EXERCISE AIM:
Give back all of the data exactly.

GIVEN ENTRIES:
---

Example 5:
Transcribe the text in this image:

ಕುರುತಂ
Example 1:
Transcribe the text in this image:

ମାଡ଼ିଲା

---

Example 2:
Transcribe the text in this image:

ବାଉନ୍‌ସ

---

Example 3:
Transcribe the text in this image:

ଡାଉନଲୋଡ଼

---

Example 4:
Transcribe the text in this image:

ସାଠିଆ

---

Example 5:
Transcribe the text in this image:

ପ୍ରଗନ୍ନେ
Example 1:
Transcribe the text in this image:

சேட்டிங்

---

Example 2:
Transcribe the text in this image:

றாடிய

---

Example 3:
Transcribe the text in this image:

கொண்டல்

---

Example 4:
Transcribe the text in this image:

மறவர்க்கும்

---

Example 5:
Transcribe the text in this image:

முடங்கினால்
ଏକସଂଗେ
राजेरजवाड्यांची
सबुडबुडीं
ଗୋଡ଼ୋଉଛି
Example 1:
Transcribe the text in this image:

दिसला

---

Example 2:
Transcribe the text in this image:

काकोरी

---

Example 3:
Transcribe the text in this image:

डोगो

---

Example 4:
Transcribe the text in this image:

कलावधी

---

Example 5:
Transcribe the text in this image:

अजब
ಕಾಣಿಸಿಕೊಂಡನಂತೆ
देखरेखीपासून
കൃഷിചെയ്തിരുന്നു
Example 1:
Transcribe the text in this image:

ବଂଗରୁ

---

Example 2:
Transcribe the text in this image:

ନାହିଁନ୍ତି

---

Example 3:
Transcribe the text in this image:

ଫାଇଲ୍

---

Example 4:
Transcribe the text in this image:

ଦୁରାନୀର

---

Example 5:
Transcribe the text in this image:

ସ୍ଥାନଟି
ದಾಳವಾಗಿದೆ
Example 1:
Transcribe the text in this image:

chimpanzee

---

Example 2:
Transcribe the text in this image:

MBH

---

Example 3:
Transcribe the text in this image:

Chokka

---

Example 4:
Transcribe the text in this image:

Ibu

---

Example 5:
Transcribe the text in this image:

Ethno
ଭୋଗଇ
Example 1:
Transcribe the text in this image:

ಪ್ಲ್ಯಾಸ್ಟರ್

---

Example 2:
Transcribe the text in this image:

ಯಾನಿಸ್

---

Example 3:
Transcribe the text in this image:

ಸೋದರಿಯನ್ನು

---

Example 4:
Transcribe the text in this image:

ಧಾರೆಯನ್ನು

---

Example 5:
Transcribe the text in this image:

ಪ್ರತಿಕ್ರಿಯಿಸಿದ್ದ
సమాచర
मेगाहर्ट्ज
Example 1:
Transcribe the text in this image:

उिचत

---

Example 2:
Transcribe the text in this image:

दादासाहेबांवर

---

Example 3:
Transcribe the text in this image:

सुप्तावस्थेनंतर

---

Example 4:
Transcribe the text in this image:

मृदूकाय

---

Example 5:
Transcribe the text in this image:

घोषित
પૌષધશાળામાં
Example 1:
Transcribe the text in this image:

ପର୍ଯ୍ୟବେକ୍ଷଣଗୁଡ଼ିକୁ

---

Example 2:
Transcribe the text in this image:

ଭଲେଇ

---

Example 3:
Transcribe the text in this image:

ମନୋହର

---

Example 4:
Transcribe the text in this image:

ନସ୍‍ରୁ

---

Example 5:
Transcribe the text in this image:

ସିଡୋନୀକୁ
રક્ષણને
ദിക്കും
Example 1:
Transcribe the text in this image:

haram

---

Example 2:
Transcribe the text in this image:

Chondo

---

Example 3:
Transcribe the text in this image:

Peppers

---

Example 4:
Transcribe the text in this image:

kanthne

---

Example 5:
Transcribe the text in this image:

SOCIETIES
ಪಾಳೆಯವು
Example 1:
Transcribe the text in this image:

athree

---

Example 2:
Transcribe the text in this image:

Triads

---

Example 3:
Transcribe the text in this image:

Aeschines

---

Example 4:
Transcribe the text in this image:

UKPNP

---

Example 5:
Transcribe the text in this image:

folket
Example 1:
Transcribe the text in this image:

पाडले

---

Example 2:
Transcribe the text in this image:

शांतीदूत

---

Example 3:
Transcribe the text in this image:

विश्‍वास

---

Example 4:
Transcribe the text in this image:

THE ANSWER:
---

Example 5:
Transcribe the text in this image:

ಕುರುತಂ
Example 1:
Transcribe the text in this image:

ମାଡ଼ିଲା

---

Example 2:
Transcribe the text in this image:

ବାଉନ୍‌ସ

---

Example 3:
Transcribe the text in this image:

ଡାଉନଲୋଡ଼

---

Example 4:
Transcribe the text in this image:

ସାଠିଆ

---

Example 5:
Transcribe the text in this image:

ପ୍ରଗନ୍ନେ
Example 1:
Transcribe the text in this image:

சேட்டிங்

---

Example 2:
Transcribe the text in this image:

றாடிய

---

Example 3:
Transcribe the text in this image:

கொண்டல்

---

Example 4:
Transcribe the text in this image:

மறவர்க்கும்

---

Example 5:
Transcribe the text in this image:

முடங்கினால்
ଏକସଂଗେ
राजेरजवाड्यांची
सबुडबुडीं
ଗୋଡ଼ୋଉଛି
Example 1:
Transcribe the text in this image:

दिसला

---

Example 2:
Transcribe the text in this image:

काकोरी

---

Example 3:
Transcribe the text in this image:

डोगो

---

Example 4:
Transcribe the text in this image:

कलावधी

---

Example 5:
Transcribe the text in this image:

अजब
ಕಾಣಿಸಿಕೊಂಡನಂತೆ
देखरेखीपासून
കൃഷിചെയ്തിരുന്നു
Example 1:
Transcribe the text in this image:

ବଂଗରୁ

---

Example 2:
Transcribe the text in this image:

ନାହିଁନ୍ତି

---

Example 3:
Transcribe the text in this image:

ଫାଇଲ୍

---

Example 4:
Transcribe the text in this image:

ଦୁରାନୀର

---

Example 5:
Transcribe the text in this image:

ସ୍ଥାନଟି
ದಾಳವಾಗಿದೆ
Example 1:
Transcribe the text in this image:

chimpanzee

---

Example 2:
Transcribe the text in this image:

MBH

---

Example 3:
Transcribe the text in this image:

Chokka

---

Example 4:
Transcribe the text in this image:

Ibu

---

Example 5:
Transcribe the text in this image:

Ethno
ଭୋଗଇ
Example 1:
Transcribe the text in this image:

ಪ್ಲ್ಯಾಸ್ಟರ್

---

Example 2:
Transcribe the text in this image:

ಯಾನಿಸ್

---

Example 3:
Transcribe the text in this image:

ಸೋದರಿಯನ್ನು

---

Example 4:
Transcribe the text in this image:

ಧಾರೆಯನ್ನು

---

Example 5:
Transcribe the text in this image:

ಪ್ರತಿಕ್ರಿಯಿಸಿದ್ದ
సమాచర
मेगाहर्ट्ज
Example 1:
Transcribe the text in this image:

उिचत

---

Example 2:
Transcribe the text in this image:

दादासाहेबांवर

---

Example 3:
Transcribe the text in this image:

सुप्तावस्थेनंतर

---

Example 4:
Transcribe the text in this image:

मृदूकाय

---

Example 5:
Transcribe the text in this image:

घोषित
પૌષધશાળામાં
Example 1:
Transcribe the text in this image:

ପର୍ଯ୍ୟବେକ୍ଷଣଗୁଡ଼ିକୁ

---

Example 2:
Transcribe the text in this image:

ଭଲେଇ

---

Example 3:
Transcribe the text in this image:

ମନୋହର

---

Example 4:
Transcribe the text in this image:

ନସ୍‍ରୁ

---

Example 5:
Transcribe the text in this image:

ସିଡୋନୀକୁ
રક્ષણને
ദിക്കും
Example 1:
Transcribe the text in this image:

haram

---

Example 2:
Transcribe the text in this image:

Chondo

---

Example 3:
Transcribe the text in this image:

Peppers

---

Example 4:
Transcribe the text in this image:

kanthne

---

Example 5:
Transcribe the text in this image:

SOCIETIES
ಪಾಳೆಯವು
Example 1:
Transcribe the text in this image:

athree

---

Example 2:
Transcribe the text in this image:

Triads

---

Example 3:
Transcribe the text in this image:

Aeschines

---

Example 4:
Transcribe the text in this image:

UKPNP

---

Example 5:
Transcribe the text in this image:

folket
Example 1:
Transcribe the text in this image:

पाडले

---

Example 2:
Transcribe the text in this image:

शांतीदूत

---

Example 3:
Transcribe the text in this image:

विश्‍वास

---

Example 4:
Transcribe the text in this image:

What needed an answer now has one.